Training Protocols

April 7, 2024

The correct way to train a model often involves several standard protocols.

Dataset

A standard dataset is often divided into three parts:

  • Training set: This is the part of the dataset that will be used in training to optimize the model's trainable parameters. This usually accounts for the majority of the total dataset.
  • Test set: This is the part of the dataset that is used to evaluate the performance of the model.
  • Validation set: This is the part of the dataset that is used to determine the best hyperparameters, such as the learning rate.
Training

Training is usually divided into epochs. Each epoch represents a full run-through of all the training samples or batches.

Usually, as the number of epochs increases, the training loss will go down at a steady rate. However, the validation loss will reach a minimum and then start increasing due to overfitting.

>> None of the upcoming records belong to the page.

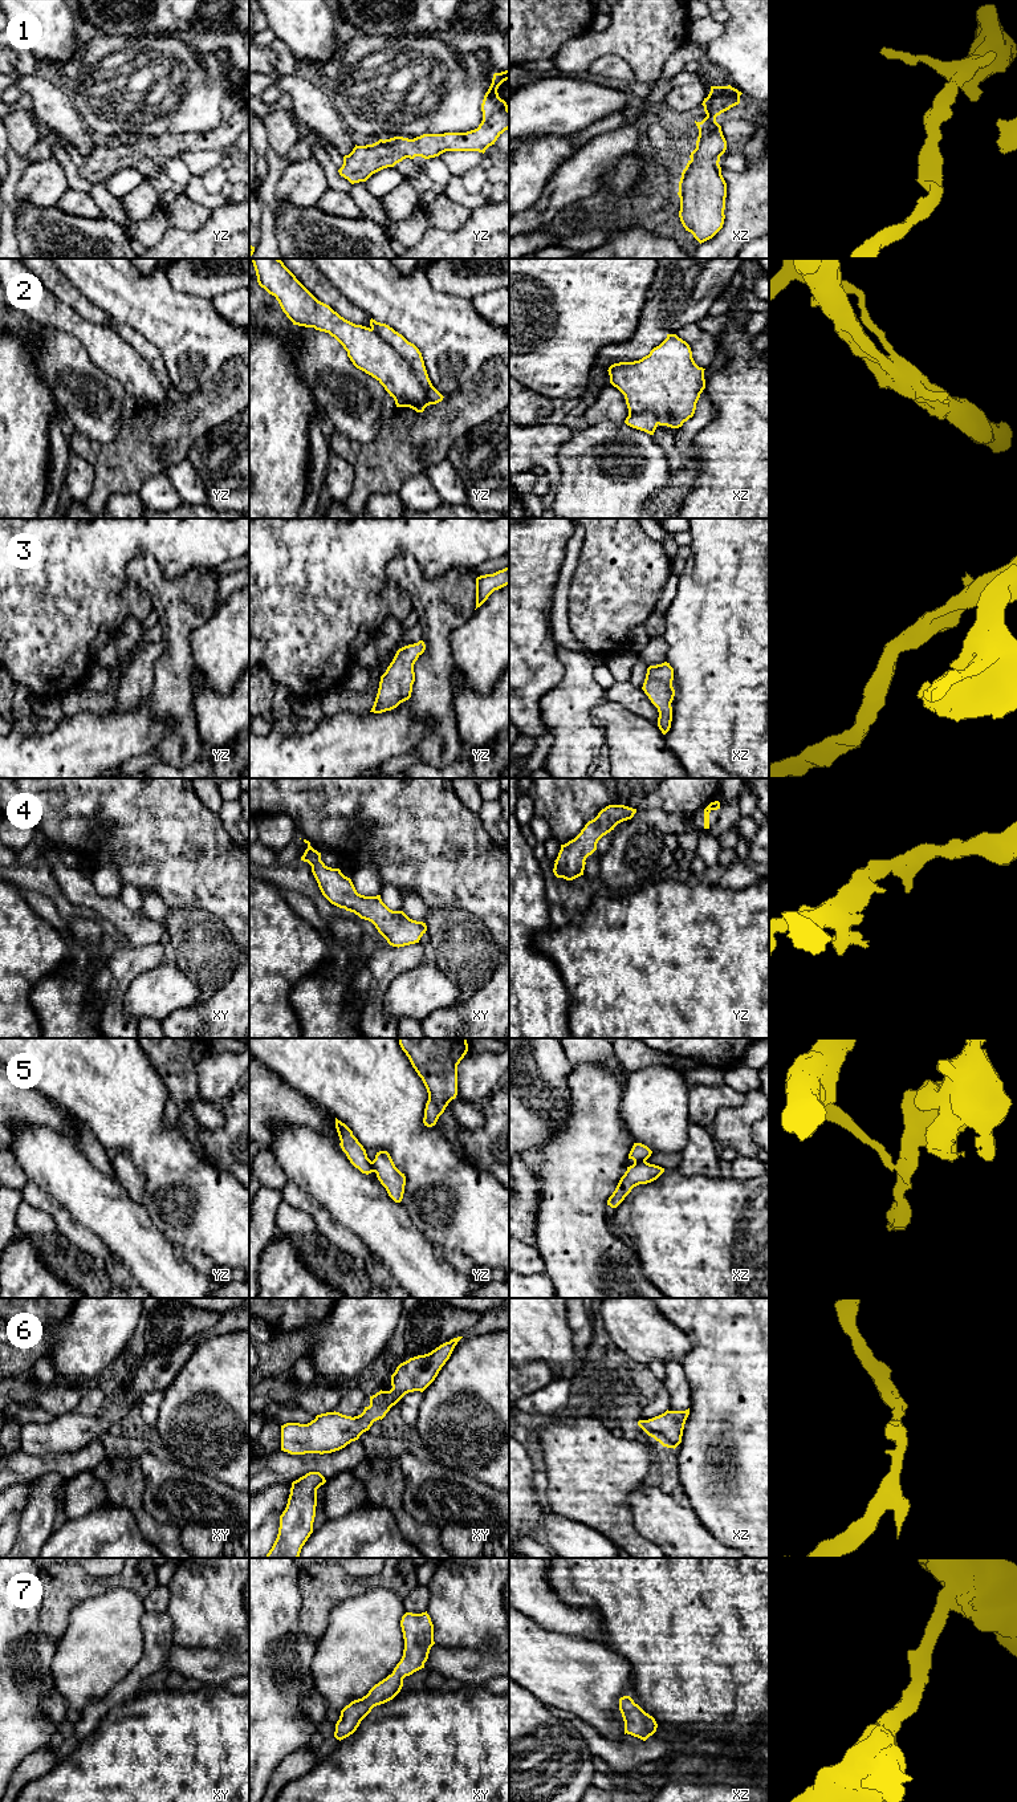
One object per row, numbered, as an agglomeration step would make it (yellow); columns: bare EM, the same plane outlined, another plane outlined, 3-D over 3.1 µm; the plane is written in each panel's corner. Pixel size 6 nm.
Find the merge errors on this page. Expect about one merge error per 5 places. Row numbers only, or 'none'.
2, 5

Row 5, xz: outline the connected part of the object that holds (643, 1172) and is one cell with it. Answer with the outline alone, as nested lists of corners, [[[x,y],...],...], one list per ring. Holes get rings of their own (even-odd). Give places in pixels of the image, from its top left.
[[[640,1162],[627,1167],[627,1171],[621,1177],[615,1191],[609,1197],[607,1205],[617,1208],[634,1187],[651,1183],[656,1180],[663,1172],[664,1168],[647,1162]]]

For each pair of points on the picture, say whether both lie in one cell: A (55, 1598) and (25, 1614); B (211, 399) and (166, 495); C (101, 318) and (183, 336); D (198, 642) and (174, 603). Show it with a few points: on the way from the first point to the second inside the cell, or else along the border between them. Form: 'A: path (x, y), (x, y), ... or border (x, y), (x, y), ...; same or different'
A: border (39, 1613), (40, 1627), (55, 1640); different
B: border (165, 472), (151, 475), (138, 491); different
C: border (86, 297), (112, 317); different
D: border (215, 610), (188, 638), (192, 663); different

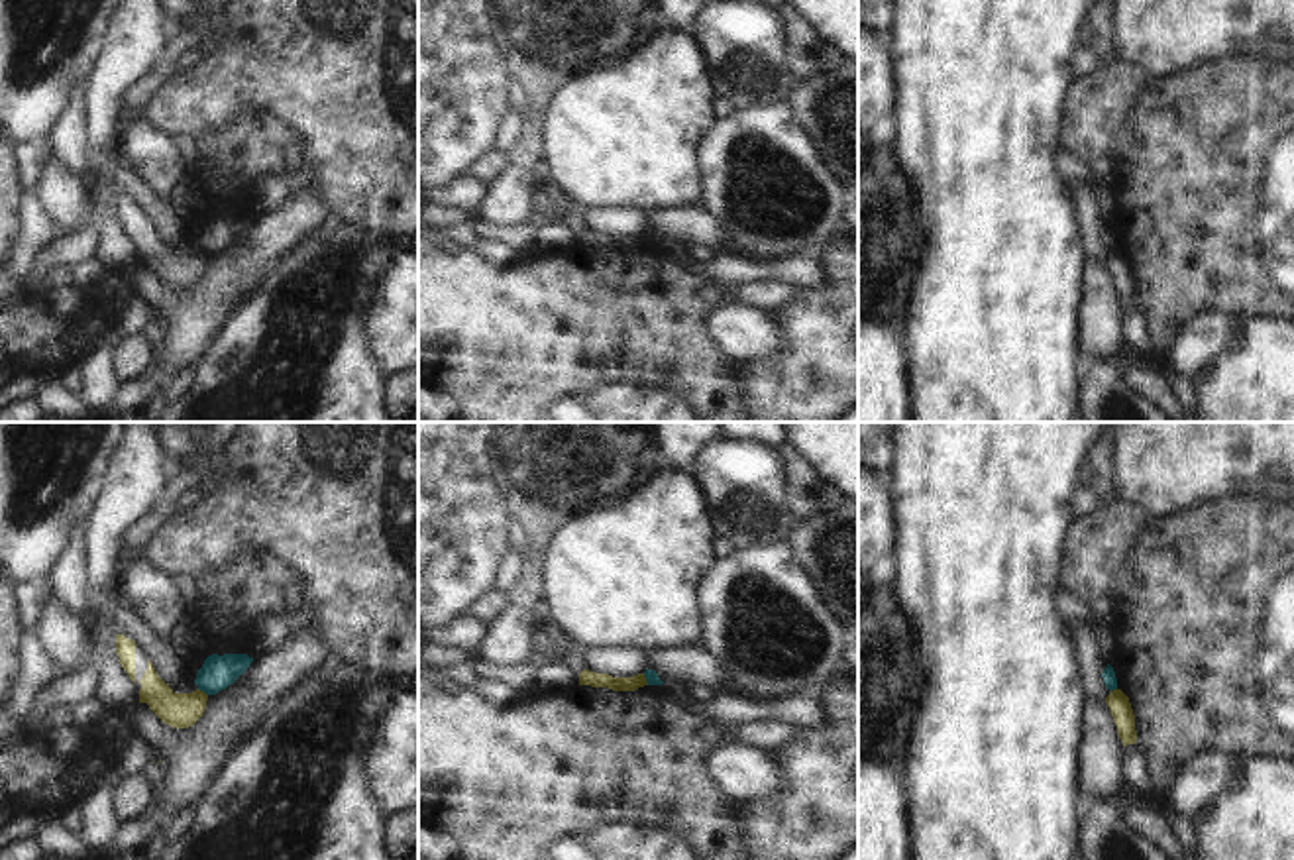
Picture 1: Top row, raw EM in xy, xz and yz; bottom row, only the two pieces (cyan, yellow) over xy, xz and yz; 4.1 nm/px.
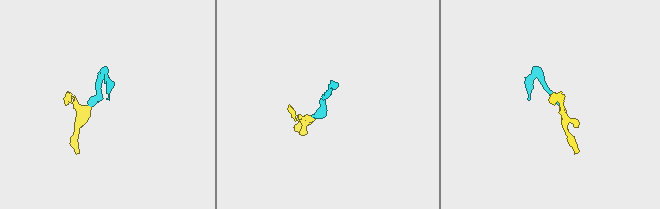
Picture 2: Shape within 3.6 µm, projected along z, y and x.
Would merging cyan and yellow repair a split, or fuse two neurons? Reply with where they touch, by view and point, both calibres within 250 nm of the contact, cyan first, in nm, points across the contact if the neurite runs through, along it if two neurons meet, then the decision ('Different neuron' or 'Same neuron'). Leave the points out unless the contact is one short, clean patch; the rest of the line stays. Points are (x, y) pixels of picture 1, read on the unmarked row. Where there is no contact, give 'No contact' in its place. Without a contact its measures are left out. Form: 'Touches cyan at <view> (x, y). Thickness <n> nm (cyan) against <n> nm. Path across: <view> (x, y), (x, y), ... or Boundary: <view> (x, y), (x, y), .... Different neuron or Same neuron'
Touches cyan at xy (203, 250). Thickness 140 nm (cyan) against 140 nm. Boundary: xy (199, 248), (207, 256). Different neuron

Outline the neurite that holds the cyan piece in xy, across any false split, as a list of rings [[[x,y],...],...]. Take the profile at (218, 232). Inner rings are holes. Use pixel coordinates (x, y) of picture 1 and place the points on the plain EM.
[[[212,214],[204,220],[196,234],[194,243],[206,255],[216,255],[218,251],[232,245],[253,222],[247,214]]]

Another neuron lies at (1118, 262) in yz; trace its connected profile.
[[[1121,249],[1109,251],[1105,263],[1111,271],[1123,306],[1137,302],[1135,275],[1129,257]]]

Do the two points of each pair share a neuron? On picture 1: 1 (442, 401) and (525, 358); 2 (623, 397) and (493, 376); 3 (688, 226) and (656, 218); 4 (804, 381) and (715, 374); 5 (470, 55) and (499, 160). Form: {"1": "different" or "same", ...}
{"1": "different", "2": "same", "3": "same", "4": "different", "5": "different"}

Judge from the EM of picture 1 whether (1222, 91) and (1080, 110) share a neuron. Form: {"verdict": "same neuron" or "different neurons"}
{"verdict": "different neurons"}

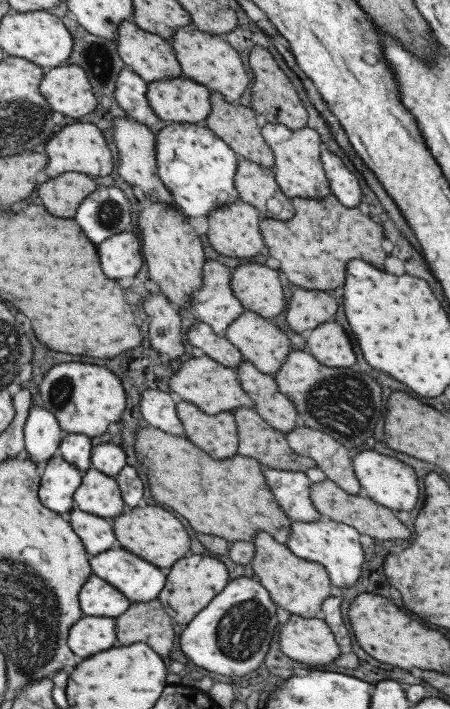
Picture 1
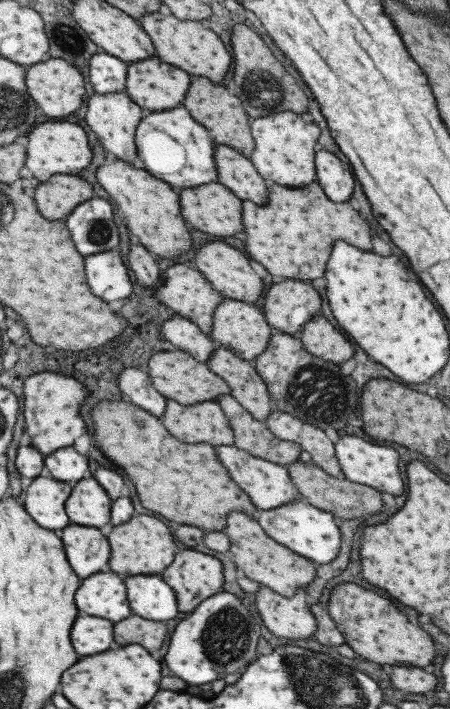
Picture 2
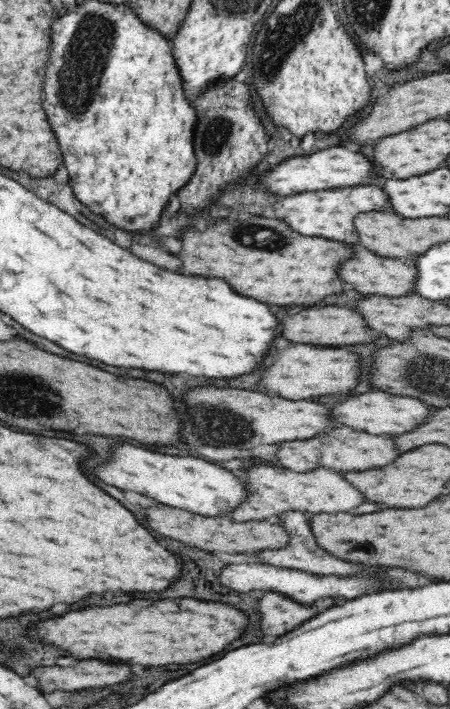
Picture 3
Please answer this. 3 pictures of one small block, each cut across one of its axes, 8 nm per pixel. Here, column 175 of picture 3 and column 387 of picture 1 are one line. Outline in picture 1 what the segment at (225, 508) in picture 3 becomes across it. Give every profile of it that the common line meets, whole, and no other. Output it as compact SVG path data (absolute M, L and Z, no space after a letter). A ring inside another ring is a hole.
M363 450L359 454L351 454L351 468L361 486L362 494L376 504L393 510L411 510L415 506L419 488L417 488L417 480L411 466L395 458L377 454L373 450Z

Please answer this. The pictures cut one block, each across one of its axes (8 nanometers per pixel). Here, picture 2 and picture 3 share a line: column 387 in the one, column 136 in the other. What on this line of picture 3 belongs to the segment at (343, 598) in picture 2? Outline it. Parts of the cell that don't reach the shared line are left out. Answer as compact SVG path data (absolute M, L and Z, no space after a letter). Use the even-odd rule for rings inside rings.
M180 598L166 600L158 608L152 608L148 606L148 600L142 600L128 606L118 604L112 608L86 608L70 612L58 620L42 624L38 636L68 650L76 658L100 658L142 666L166 666L194 664L212 658L224 652L228 644L238 640L248 630L248 626L248 614L230 604Z

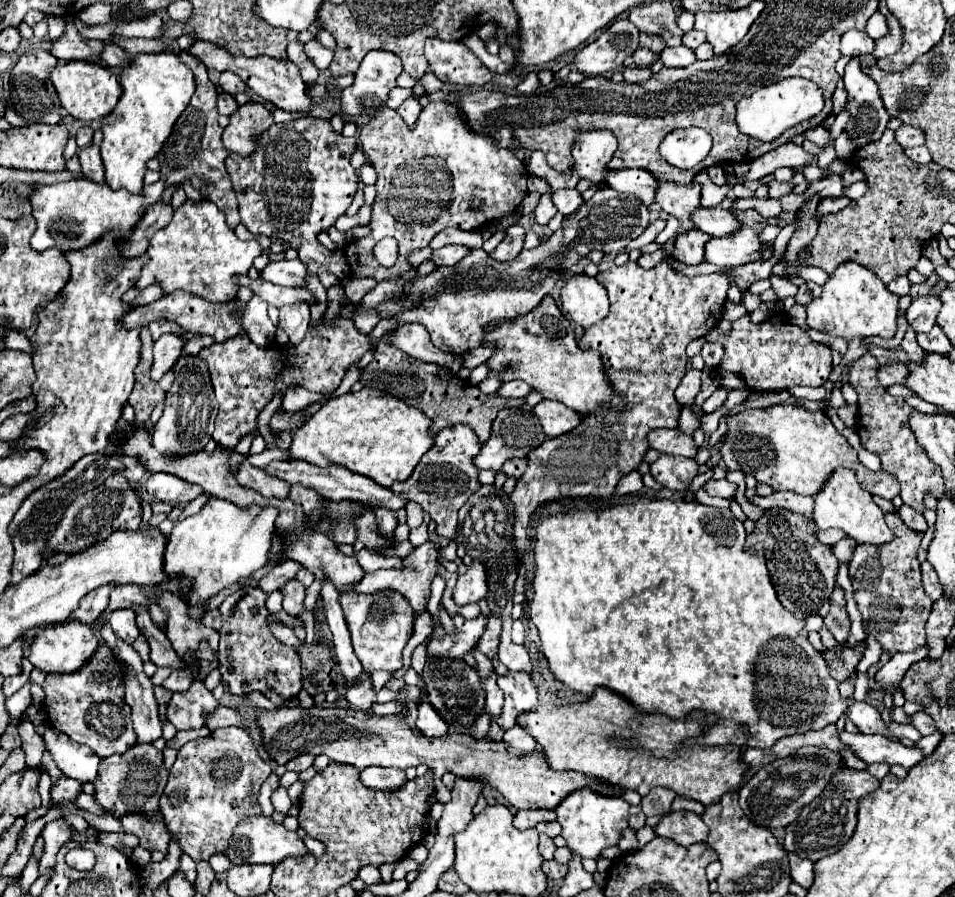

![[Pasted image 20241101121807.png]]

One way to prevent this is through early stopping. It is a technique that finds the optimal point to halt the training process, which is the point where validation loss begins to increase.

Patience is a hyperparameter that determines how many epochs the model should continue training after the validation loss stops decreasing. This should be determined through trial and error with the validation set.

Fine tuning

Fine tuning refers to the process of adapting a pre-trained model for a downstream task. The upstream task is the task that the model was originally trained for.

Fine tuning is commonly used for two reasons:

  • The amount of data for the downstream task is very limited. If the downstream task shows similarities with an upstream task with more abundant data, then fine tuning is an appropriate choice.
    • One example of this would be fine-tuning neural machine translation models for low-resource languages.
  • To limit training costs by reusing patterns already encoded into an existing model.

Fine-tuning is now especially prevalent with LLMs and foundational models.